Adoubé par un Occident qui a les yeux de Chimène pour la droite dure, furieusement islamophobe et farouchement pro-israélienne dont il est l’incarnation, le despote Narendra Modi ne doit pas voir d’un bon oeil la vague d’indignation qui secoue actuellement, et depuis plusieurs jours, l’Etat du Karnataka.

Le Premier ministre indien, chantre d’un nationalisme hindou implacable, doit même voir rouge devant l’ampleur du mouvement de protestation populaire qui rassemble, en rangs serrés, des centaines de jeunes filles musulmanes scandalisées, mais pas seulement…
Des étudiantes voilées qui crient leur colère, sous le choc de l’interdiction inique du port du voile à l’école et l’université qui les frappe de plein fouet.
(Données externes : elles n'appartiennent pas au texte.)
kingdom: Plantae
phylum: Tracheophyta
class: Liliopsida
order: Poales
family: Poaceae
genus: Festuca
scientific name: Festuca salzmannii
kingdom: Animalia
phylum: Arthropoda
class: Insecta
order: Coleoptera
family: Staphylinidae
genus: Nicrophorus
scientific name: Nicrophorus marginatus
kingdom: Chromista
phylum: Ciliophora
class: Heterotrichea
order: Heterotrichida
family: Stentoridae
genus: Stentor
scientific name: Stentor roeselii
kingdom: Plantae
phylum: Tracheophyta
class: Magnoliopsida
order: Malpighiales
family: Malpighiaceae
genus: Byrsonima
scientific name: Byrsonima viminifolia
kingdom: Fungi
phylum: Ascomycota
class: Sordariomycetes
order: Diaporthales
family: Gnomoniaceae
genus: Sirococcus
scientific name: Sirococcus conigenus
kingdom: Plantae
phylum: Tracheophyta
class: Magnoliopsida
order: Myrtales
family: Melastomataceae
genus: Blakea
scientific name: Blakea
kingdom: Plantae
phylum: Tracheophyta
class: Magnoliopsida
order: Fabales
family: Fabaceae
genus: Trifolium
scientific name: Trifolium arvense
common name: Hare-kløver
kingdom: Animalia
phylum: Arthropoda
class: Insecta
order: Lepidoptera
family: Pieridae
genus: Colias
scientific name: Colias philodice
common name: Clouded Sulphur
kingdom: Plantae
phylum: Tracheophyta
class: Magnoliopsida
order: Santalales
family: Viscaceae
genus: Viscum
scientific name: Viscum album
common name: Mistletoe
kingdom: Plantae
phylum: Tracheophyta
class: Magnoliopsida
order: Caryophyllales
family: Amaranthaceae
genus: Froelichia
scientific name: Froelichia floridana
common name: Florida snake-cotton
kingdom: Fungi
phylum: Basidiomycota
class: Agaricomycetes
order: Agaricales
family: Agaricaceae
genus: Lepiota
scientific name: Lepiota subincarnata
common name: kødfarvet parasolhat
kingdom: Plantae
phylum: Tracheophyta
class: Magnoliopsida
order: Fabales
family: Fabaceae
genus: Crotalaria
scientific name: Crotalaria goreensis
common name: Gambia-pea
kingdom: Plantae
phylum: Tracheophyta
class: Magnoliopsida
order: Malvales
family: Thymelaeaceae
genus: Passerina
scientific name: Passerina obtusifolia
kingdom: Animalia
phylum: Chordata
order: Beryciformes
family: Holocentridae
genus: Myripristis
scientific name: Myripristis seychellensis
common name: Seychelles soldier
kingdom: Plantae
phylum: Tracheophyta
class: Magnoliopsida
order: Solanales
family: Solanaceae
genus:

Déclenché par une décision de justice à l’effet coup de massue dans une Inde où le hijab n’a jamais été honni ou proscrit, et encore moins empoigné en épouvantail utile, le vent de la révolte souffle sans discontinuer sur l’Etat du sud-ouest qui est le premier à le mettre à l’index. Il traverse à présent tout le pays, emportant dans son tourbillon des enseignants indiens épris de justice et tous… vent debout !
A la fois hindous et musulmans, ces professeurs, dont certains sont des universitaires de renom officiant au sein d’établissements prestigieux, parmi lesquels figurent notamment Jamia Millia Islamia, Miranda House College, l’Université de Delhi, l’Université d’Ashoka et la National Law School of India University, ont exprimé leur solidarité avec les jeunes filles musulmanes voilées du Karnataka.
Faisant bloc derrière elles, ils soutiennent leur droit fondamental de porter le hijab dans un communiqué dont ils espèrent qu’il provoquera un sursaut salutaire des consciences, et non l’effrayant spectacle de contre-manifestations d’hindous chauffés à blanc, scandant des slogans islamophobes orduriers, comme cela s’est produit récemment sous les fenêtres de la Haute Cour de Karnataka.
« En tant qu’enseignants travaillant dans différentes écoles, collèges et universités, dans différentes régions de l’Inde, et en tant qu’enseignants indiens travaillant à l’étranger, nous sommes solidaires du droit des étudiantes musulmanes de porter un hijab en classe si elles le souhaitent. C’est une question d’autonomie des femmes et de leur libre arbitre, le hijab ne compromettant en aucune façon l’intégrité de l’éducation ».